How we change what others think, feel, believe and do
The ChangingMinds Blog!
One of the ways we communicate is through the face. There are around 50 muscles and many of these are used for expressing a single emotion. Faces are not only important in communications but also for recognizing one another. When we walk down the street, we quickly scan the faces of everyone we see both for threat assessment and also to see if we know them. To walk past a friend without saying hello can be considered extremely rude and is known as 'blanking'.
While infants are good at recognizing their parents, our ability to recognize a wider range of other people develops more slowly. This can be ethnically limited too, and for those who are unfamiliar with the physiology of the Asian face, many Chinese, Japanese and so on can seem remarkably similar.
A recent study showed that we keep learning how to recognize other people right up to our early 30s. This is quite a surprise as cognitive development is often assumed to be completed by the early 20s.

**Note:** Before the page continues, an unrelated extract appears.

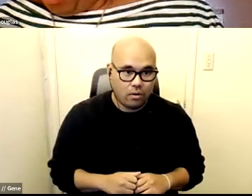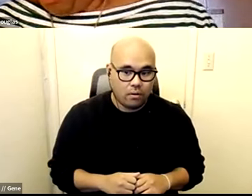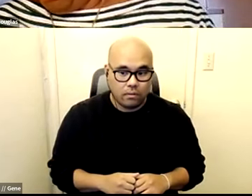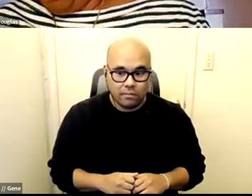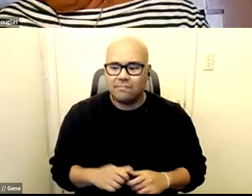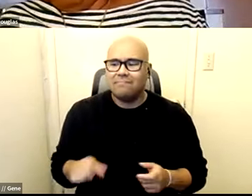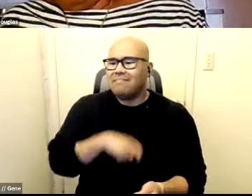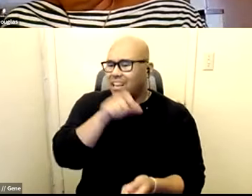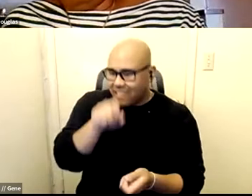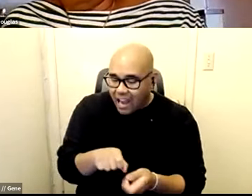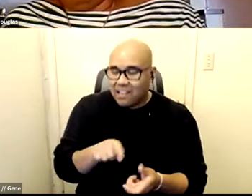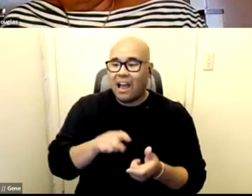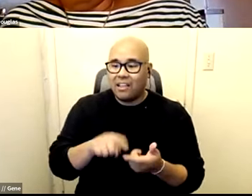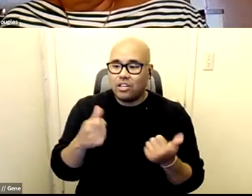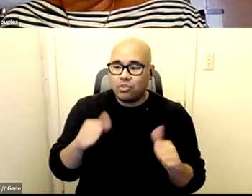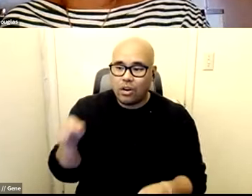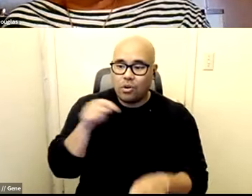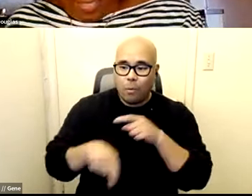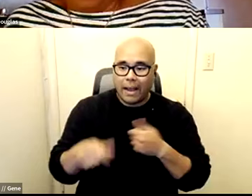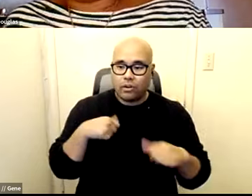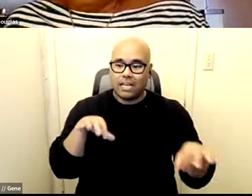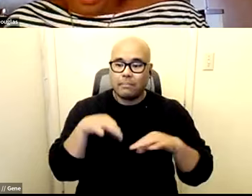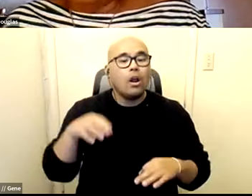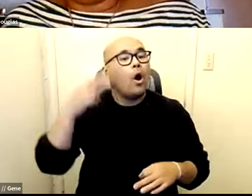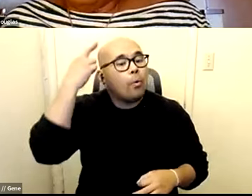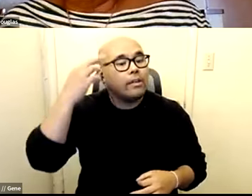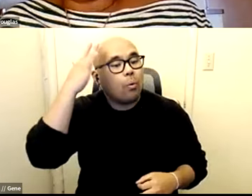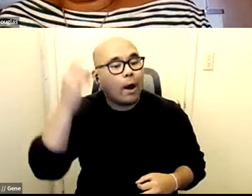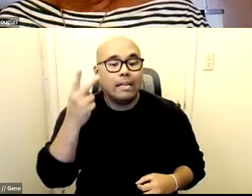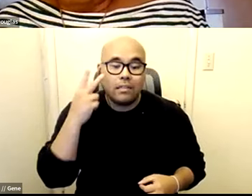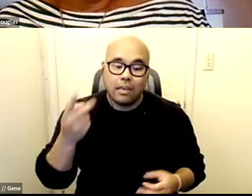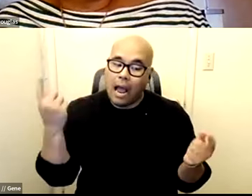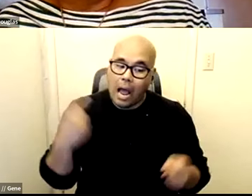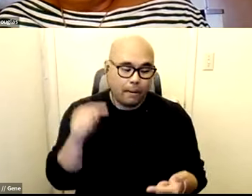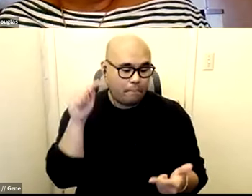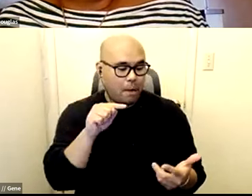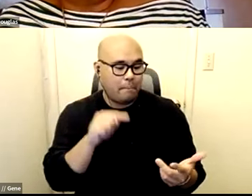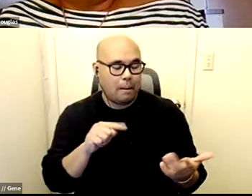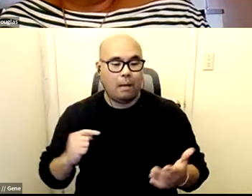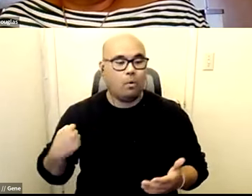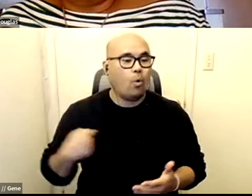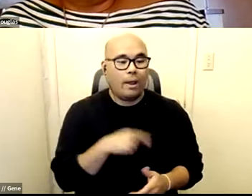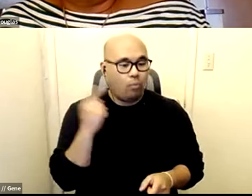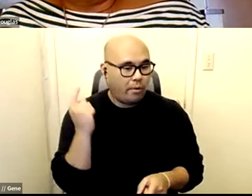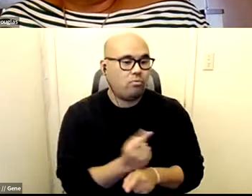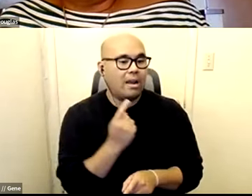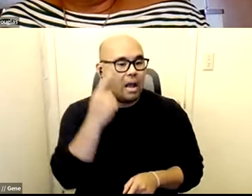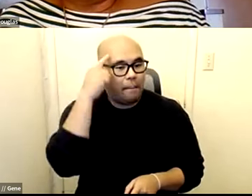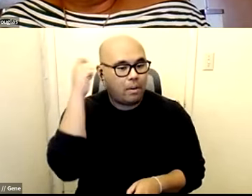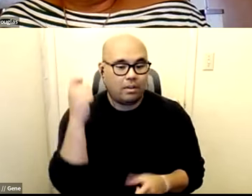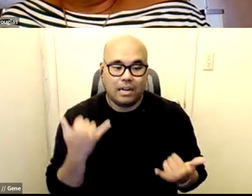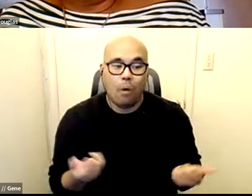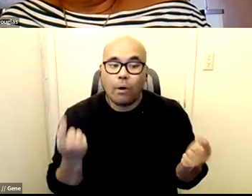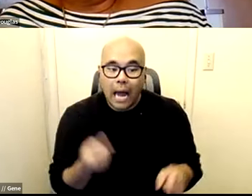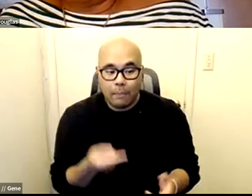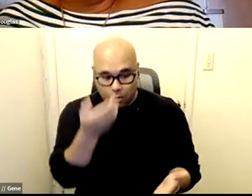and then turn around and try to use it to justify oh we'll see what we did over here was the right move right because see now look how it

Laura Germine and colleagues gave an online face learning test to 44,000 people aged 10 to 70 who were asked to study simplified faces and then recognize these people within a group scene, with them in various poses, with various lighting, etc. Ability increased through childhood, as may be expected, but then it kept rising until the age of 31.4 years. It then slowly declined until by the age of 65 most people had the same recognition ability as a sixteen-year-old.
A second experiment confirmed this and also found that the peak age for learning the names of other people is 23. Another experiment showed that if you turned faces upside down, then the peak age for recognition was only 23.5, which suggests a weakening of flexibility in recognition even while overall ability was still increasing until the person was in their early thirties.
Perhaps an additional note is to beware of assumptions about learning ability. Variation between people varies hugely and those who keep learning throughout their lives are far better learners in later years than those who largely give up after school or university.